C'est aux demoiselles M... que je dois de connaître l'Edough, la reine des forêts africaines. Elles m'ont fait gravir tous ses pics qui dominent une étendue de vingt-cinq lieues, m'ont obligé à descendre dans tous ses ravins, m'ont conduit à la Fontaine-des-Princes et fait admirer les ruines de l'aqueduc romain qui amenait les eaux de la forêt à Hippone. C'est un monde d'enchantements, d'harmonies, d'étrangetés que cette forêt qui dort le jour en paresseuse sultane, grillée par les rayons solaires, et se réveille la nuit au souffle puissant du lion et aux glapissements des chacals. Quand un orage se déchaîne sur elle, c'est un bruit d'enfer à assourdir les tympans les plus solides. Dans les ravins, les galets roulent et chargent comme des escadrons furieux. Malheur à vous si vous vous laissez surprendre. L'orage passé, les arbres reprennent leur sérénité, leur immobilité, et à l'extrémité des portiques de feuillage sourient les flots bleus de la Méditerranée. C'est encore au pied de l'Edough, dans une crique de la Méditerranée, que s'est joué le principal épisode d'un roman africain. L'Algérie, qui sous tous les rapports est à l'état primitif, et attend un génie organisateur sachant tirer parti et profit pour la France de toutes ses richesses inexploitées et endormies, l'Algérie ne possède ni sociétés de bains de mer, ni cabanes où puisse se réfugier la pudeur, ni palais de cristal pour se réunir, causer et entendre des morceaux d'opéra, comme à Dieppe et à Trouville.
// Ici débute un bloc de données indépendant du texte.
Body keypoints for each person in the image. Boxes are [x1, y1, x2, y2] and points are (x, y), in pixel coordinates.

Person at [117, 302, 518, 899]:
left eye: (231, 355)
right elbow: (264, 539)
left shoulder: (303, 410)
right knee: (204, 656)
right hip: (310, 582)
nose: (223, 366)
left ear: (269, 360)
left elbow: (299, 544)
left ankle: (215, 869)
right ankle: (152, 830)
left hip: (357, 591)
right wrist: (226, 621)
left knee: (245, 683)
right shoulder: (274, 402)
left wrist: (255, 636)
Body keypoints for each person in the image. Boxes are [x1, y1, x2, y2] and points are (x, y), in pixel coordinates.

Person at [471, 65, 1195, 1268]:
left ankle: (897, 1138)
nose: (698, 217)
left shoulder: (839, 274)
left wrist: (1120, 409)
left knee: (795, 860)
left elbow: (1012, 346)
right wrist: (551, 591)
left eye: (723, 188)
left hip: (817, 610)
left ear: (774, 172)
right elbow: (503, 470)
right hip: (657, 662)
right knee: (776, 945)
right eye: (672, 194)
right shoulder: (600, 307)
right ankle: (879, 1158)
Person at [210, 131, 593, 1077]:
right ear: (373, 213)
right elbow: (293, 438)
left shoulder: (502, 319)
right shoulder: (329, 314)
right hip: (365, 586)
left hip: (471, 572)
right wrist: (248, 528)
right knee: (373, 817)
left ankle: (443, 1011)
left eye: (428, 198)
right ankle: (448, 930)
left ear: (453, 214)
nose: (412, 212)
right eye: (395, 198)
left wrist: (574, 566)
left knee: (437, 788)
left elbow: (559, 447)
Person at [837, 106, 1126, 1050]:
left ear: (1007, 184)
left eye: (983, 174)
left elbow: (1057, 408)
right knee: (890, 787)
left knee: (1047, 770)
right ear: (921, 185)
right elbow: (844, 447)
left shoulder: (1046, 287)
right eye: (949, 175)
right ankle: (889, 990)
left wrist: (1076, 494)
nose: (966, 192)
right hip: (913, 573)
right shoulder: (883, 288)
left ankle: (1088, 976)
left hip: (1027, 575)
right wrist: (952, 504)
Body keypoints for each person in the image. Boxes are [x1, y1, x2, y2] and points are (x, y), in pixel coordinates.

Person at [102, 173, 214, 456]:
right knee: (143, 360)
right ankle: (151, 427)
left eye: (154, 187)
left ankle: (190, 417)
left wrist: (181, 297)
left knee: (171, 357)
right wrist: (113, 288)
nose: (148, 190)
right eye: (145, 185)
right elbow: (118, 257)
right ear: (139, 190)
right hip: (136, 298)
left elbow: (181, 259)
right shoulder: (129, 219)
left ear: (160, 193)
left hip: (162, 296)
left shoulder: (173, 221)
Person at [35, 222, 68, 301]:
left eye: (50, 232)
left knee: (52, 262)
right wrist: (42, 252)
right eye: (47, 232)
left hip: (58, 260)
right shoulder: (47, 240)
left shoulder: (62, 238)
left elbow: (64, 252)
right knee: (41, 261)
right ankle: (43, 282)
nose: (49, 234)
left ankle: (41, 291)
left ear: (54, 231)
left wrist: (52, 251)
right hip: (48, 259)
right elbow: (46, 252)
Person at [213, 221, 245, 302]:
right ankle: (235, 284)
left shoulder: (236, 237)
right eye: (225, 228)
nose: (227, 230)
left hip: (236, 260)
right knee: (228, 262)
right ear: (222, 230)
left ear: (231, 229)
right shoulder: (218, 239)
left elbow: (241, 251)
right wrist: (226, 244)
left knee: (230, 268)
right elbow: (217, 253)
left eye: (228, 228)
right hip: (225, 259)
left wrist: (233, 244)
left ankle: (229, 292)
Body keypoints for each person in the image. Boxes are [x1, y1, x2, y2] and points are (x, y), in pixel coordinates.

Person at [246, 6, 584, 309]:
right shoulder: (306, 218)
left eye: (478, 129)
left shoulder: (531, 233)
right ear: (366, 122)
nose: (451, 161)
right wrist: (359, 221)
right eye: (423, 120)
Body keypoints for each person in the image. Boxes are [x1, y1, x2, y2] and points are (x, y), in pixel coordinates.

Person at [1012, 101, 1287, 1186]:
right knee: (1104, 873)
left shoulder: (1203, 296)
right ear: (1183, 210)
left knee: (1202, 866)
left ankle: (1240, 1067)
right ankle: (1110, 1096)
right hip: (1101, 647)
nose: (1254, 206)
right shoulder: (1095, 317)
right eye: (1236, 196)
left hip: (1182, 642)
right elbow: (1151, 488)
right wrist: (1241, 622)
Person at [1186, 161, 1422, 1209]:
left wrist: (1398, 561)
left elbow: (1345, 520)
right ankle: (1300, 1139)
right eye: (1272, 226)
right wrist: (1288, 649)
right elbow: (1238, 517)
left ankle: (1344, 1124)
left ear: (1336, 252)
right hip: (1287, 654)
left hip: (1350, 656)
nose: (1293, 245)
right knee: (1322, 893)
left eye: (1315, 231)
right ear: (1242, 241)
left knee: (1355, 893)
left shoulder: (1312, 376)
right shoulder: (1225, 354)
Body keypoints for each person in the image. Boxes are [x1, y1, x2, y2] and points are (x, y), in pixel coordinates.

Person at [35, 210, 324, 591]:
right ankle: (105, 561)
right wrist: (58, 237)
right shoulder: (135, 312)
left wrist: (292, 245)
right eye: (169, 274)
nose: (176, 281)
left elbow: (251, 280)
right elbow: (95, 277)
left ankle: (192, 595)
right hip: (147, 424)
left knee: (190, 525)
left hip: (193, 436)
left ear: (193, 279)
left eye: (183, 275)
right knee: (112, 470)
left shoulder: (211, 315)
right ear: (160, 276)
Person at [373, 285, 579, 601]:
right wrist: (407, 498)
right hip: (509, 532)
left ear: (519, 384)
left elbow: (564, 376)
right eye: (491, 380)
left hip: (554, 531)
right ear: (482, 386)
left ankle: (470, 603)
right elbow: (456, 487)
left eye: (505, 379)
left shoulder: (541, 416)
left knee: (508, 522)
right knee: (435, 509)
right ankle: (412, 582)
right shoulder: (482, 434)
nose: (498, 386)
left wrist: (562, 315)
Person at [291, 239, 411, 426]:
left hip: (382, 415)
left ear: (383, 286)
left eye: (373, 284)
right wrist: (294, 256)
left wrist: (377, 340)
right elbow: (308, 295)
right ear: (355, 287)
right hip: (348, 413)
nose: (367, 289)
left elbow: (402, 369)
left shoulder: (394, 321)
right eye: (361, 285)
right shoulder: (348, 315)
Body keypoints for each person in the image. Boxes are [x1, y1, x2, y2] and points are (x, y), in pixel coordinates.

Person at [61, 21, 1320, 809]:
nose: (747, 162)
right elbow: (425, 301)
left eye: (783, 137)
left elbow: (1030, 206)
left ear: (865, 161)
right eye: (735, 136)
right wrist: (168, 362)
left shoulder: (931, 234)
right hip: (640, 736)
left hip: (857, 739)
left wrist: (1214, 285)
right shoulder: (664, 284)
Pour parer autant que possible à ces inconvénients, les dames algériennes emportent des tentes, se font accompagner par des cavaliers qui doivent les protéger contre les flots, et, ce qui est plus difficile, contre les regards trop curieux

SUR LA PLAGE A BONE

Un aide-major de Bône avait été chargé, dans l'après-midi d'une chaude journée de juin, de veiller au salut de deux femmes dont l'une était sa fiancée et l'autre sa future belle-sœur.

Les dames s'ébattaient en vraies sirènes dans la crique, lui, oubliant trop facilement sa mission, s'était mis à ramasser sur le bord des débris de corail et de coquillages. Tout à coup la mer monta avec cette rapide inconstance particulière à la Méditerranée. Les baigneuses poussent des cris, appellent à leur secours. Mais déjà une grosse vague les avait jetées en pleine mer.

L'aide major voit le danger. En un clin d'œil il est débarrassé de ses vêtements, et, bravant la fureur de la mer, qui déferlait avec rage sur les roches, il se jette à la nage. Malheureusement les deux baigneuses étaient éloignées l'une de l'autre. Il poussa à celle qui était le plus en danger, la prit par ses cheveux dénoués et flottants, et revint vers l'autre qu'il ne put saisir, mais qu'il poussa vers le rivage avec des efforts surhumains, désespérés. Il échoua avec ses précieux fardeaux sur un rocher, dont les aspérités le déchirèrent et le poignardèrent, mais il s'y cramponna et y resta malgré le flot furieux qui voulait reprendre sa proie. Les deux femmes étaient évanouies. L'aide major fut assez heureux pour les rappeler toutes deux à la vie.

En ouvrant les yeux, les baigneuses jetèrent des regards d'amour et de reconnaissance à leur sauveur. Mais ce ne fut pas le regard de sa fiancée qui toucha le plus vivement l'héroïque nageur. Mystère du cœur humain ! Toujours est-il que l'aide-major rentra triste à Bône et qu'un mois après cette scène de naufrage, il ne se mariait pas avec celle qui lui avait été primitivement fiancée, mais bien avec sa sœur. La sœur sacrifiée ne se plaignit pas. Elle ne cessa pas ses relations avec l'aide-major et sa femme. Aussi la ville de Bône ne fut-elle pas surprise le moins du monde en apprenant que Mlle L... avait été tuée en tombant au fond d'un ravin de la forêt de l'Edough, où son cheval l'avait jetée. Les Bonois ne virent là qu'un accident. L'aide-major comprit que c'était un suicide; il eut quelques remords d'avoir sacrifié un cœur si dévoué, Il quitta la ville, et ne vécut pas heureux avec sa femme.